In this paper I want to take something of this half-joking desire for disappearance (as opposed to suicide), quite literally and to suggest it exists in Beckett’s work as a movement and desire for textual “self-erasure” .
In order to do this I will be creating a short dialogue between certain aspects of Lacanian psychoanalysis and philosophical thinking about nihilism and then examining how this functions in Worstward Ho.
1. Heidegger in An Introduction to Metaphysics (1953) argues that thinking through 'nothingness' is the way into being and since Simon Critchley's Very Little ... Almost Nothing (1997) there has been an increasing interest in the possibilities of reading Beckett's work in the context of nihilism. Such reading however, see nihilism as something that involves an abnegation of the meanings that customarily enframe events in the world, and this curiously enough, recuperates the vestigial subject as a type of literal remainder, a tenuous autographic trace in writing.
In contrast, I will argue that in fact Becektt's texts exemplify a drive towards negation at the level of even this most tenuous of traces attempting to grapple with the possibilities and impossibilities of nihilism at the level of the subject's / person's own sense of subjecthood: a desire for "textual self-erasure" that nonetheless parallel Heidegger’s famous thought-experiment regarding the imagining of nothing, albeit in a different way.
2. Secondly, I want to consider how this translates into psychoanalytic thinking and to suggest that rather than simply embodying the processes of the death drive and a return to the absence of self hood as classical Freudian theory would suggest or a retreat to the position of being in the womb and subject-less ( Klein); any such translation requires a thinking through of what it means to not just decenter the subject, but to contemplate and strive for its erasure in terms of becoming closer to the 'Real' ( Lacan). The difference between Lacan’s and other modes of psychoanalysis, at least theoretically if not therapeutically, lies in the fact it refuses the positivity implicit in much psychoanalytic thinking and recognizes the value of suffering in a non-recuperative fashion. (I hesitate to use the medicalised terminology ‘depression’).
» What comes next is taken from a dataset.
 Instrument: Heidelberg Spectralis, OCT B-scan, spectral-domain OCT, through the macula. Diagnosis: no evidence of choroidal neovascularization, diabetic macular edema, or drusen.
While one cannot avoid the fact that in psychoanalytic terms, any such move still hovers on the border of what would be called psychosis, it nonetheless offers a possible alternative to the problem of being (and therefore being unhappy) in the world, that is nonetheless impossible to achieve except in death.
3. I will then trace how and why despite the drive towards the self-erasure, it nonetheless shows the repeated and varied failures to achieve this type of being nothing and that such circulations around the possibility/ impossibility of self-erasure become the fabric and determining trope of the text itself.